Bild der 46. Woche - 16. November bis 22. November 2020
Bei Reisenden aus Fernost wird es zunehmend beobachtet: das »Paris-Syndrom«. Japanische Touristinnen und Touristen verzweifeln und leiden, wenn die Seine-Metropole, verehrt als Stadt der Liebe, Kunst und Eleganz, so gar nicht ihren lang gehegten Erwartungen entspricht. Ruppig statt romantisch, Müll statt Monet.

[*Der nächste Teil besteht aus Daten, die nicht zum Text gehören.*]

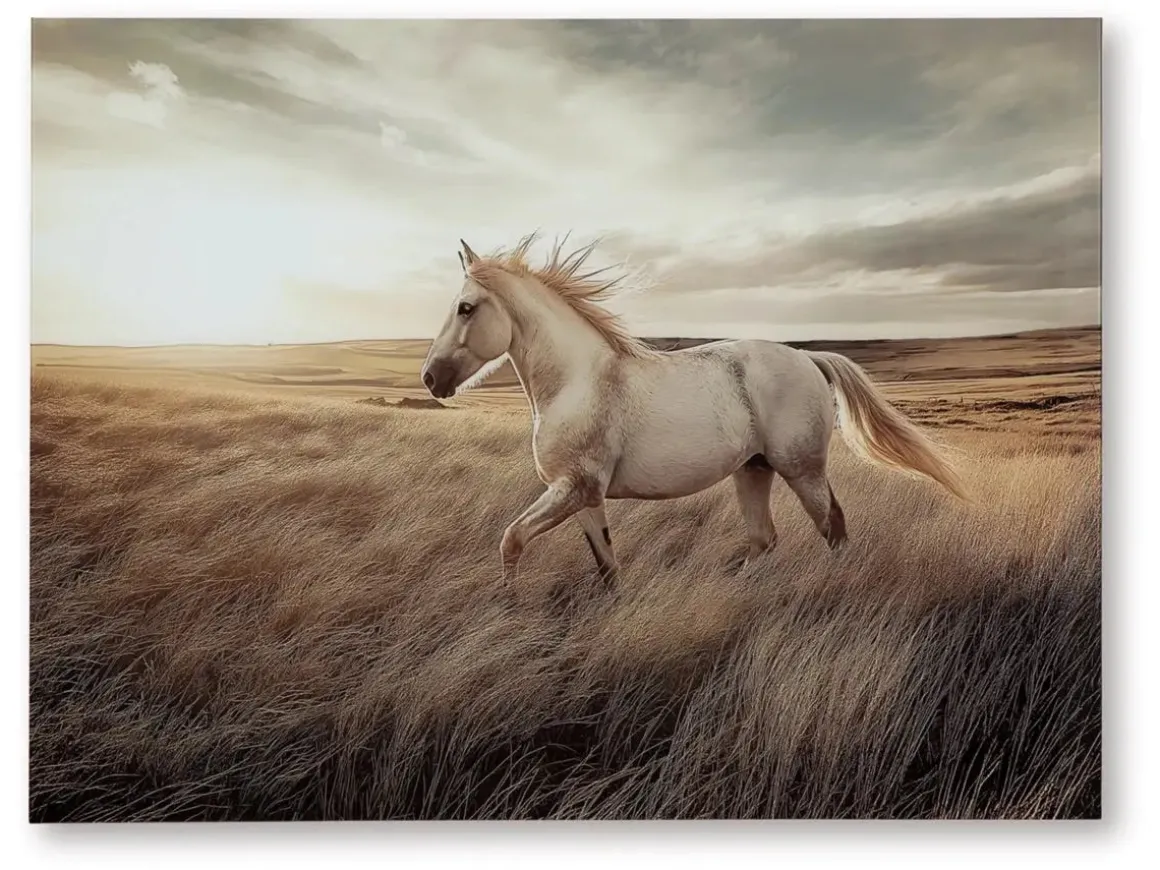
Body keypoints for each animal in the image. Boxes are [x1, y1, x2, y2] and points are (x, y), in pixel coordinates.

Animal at [420, 234, 968, 584]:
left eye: (466, 308)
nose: (430, 379)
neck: (578, 381)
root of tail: (807, 357)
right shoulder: (584, 497)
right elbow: (607, 568)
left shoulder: (572, 489)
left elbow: (511, 540)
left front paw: (508, 607)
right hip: (754, 469)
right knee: (764, 539)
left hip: (802, 469)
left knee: (832, 528)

Käthe Kollwitz (1867 – 1945) konnte das nicht schrecken. Als die Künstlerin im Jahre 1904 zwei Monate lang in Paris weilt, ist sie »bezaubert«. Paris ist zu jener Zeit der Inbegriff der modernen Stadt, mit breiten Boulevards, sternförmigen Plätzen und großbürgerlichen Gebäuden. Tagsüber besucht Kollwitz Cafés, Museen, Ateliers und vor allem die Plastik-Klasse der Académie Julien. Nachts findet man sie in den Tanzlokalen auf dem Montmartre und dem Montparnasse, aber auch in den zwielichtig-düsteren Kellerkneipen unter den Markthallen. Der Schriftsteller und Kunstkritiker Wilhelm Uhde (in die Spelunken kommt die Dame nur in Herrenbegleitung) erinnert sich: Im »Caveau des Innocents saßen die jungen Mörder, Kinder, trunken von Liebe und Eifersucht, während draußen Türen schlugen, in der Finsternis Schreie wie von Sterbenden tönten.« Die Atmosphäre der Halbwelt inspiriert Käthe Kollwitz zu einer Reihe von Zeichnungen, die heute zu ihren modernsten Werken gehören.